Este juicio desmonta una parte del discurso nacionalista de su época, en el que ciertos intelectuales insistían en definir al mexicano desde una supuesta esencia melancólica. Rosario rechaza esa idea de una “tristeza inherente” como clave del carácter colectivo. En su poema Límite, responde desde la intimidad de su voz lírica:

“Aquí, bajo esta rama, puedes hablar de amor.
Más allá es la ley, es la necesidad,
la pista de la fuerza, el coto del terror,
el feudo del castigo.
Más allá, no.”

Con una precisión que estremece, delimita un espacio donde aún es posible el encuentro afectivo, pero también advierte sobre la amenaza del poder, la violencia y el castigo que aguardan fuera de ese refugio íntimo. El amor y la palabra, para Castellanos, son formas de resistencia frente a lo institucional, frente a la ley que oprime y define.

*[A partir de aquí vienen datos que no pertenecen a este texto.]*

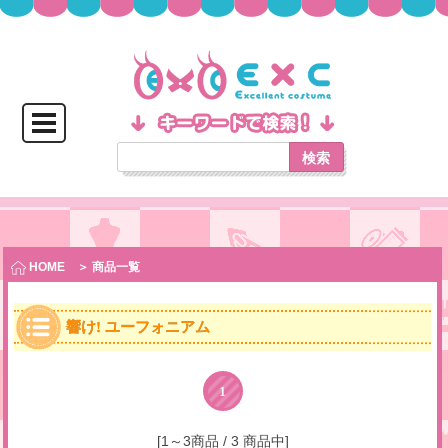
検索
HOME
＞ 商品一覧
響け! ユーフォニアム
1
[1～3商品 / 3 商品中]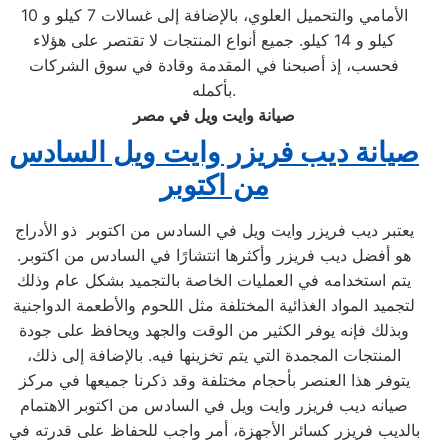
الأمامي والتحميل العلوي، بالإضافة إلى غسالات 7 كيلو و 10
كيلو و 14 كيلو. جميع أنواع المنتجات لا تقتصر على هؤلاء
فحسب، إذ أصبحنا في المقدمة وقادة في سوق الشركات
بأكمله.
صيانة وايت ويل في مصر
صيانة ديب فريزر وايت ويل السادس
من اكتوبر
يعتبر ديب فريزر وايت ويل في السادس من اكتوبر ذو الأدراج
هو أفضل ديب فريزر وأكثرها انتشارًا في السادس من اكتوبر.
يتم استخدامه في العمليات الخاصة بالتجميد بشكل عام وذلك
لتجميد المواد الغذائية المختلفة مثل اللحوم والأطعمة الدواجنية
وبذلك فإنه يوفر الكثير من الوقت والجهد ويحافظ على جودة
المنتجات المجمدة التي يتم تخزينها فيه. بالإضافة إلى ذلك،
يتوفر هذا العنصر بأحجام مختلفة وقد ذكرنا جميعها في مركز
صيانه ديب فريزر وايت ويل في السادس من اكتوبر الاهتمام
بالديب فريزر كسائر الأجهزة، أمر واجب للحفاظ على قدرته في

Su vínculo con la tierra —con su tierra, Chiapas— no es meramente geográfico. En Rosario, la tierra es raíz, es cuerpo, es matriz simbólica. Es a partir de ese entorno agreste, rústico, aparentemente marginal, que su poesía eleva lo telúrico a un plano de espiritualidad. En sus versos, el paisaje no es escenario, es protagonista. Desde ese mundo rural y silenciado, Rosario elabora un imaginario poético donde lo divino no se manifiesta desde lo trascendente sino desde lo inmanente: en el polvo, en la sombra, en el temblor humano de quien observa y siente.

En su escritura, lo divino no llega desde las alturas, sino que emerge desde el delirio ante la realidad, desde la grieta por donde irrumpe lo sagrado. Como ella misma sugiere, es en esa ruptura de la superficie donde “comienzan a aparecer las formas, las figuras, donde aparecen los dioses como una forma de trato con la realidad”.

Esta espiritualidad sin dogmas, profundamente enraizada en la experiencia humana, transforma su poesía en una forma de conocimiento. Un conocimiento que no pretende definir al mundo, sino habitarlo con respeto, con cuidado, con una ternura crítica que observa, cuestiona y nombra. 

Su obra sigue siendo brújula en tiempos donde las palabras vuelven a ser campo de batalla. Y su voz, encarnada en cada verso, nos vuelve a mostrar que señalar el mundo —con todo el peso de la historia y del cuerpo— es un esencial acto de libertad.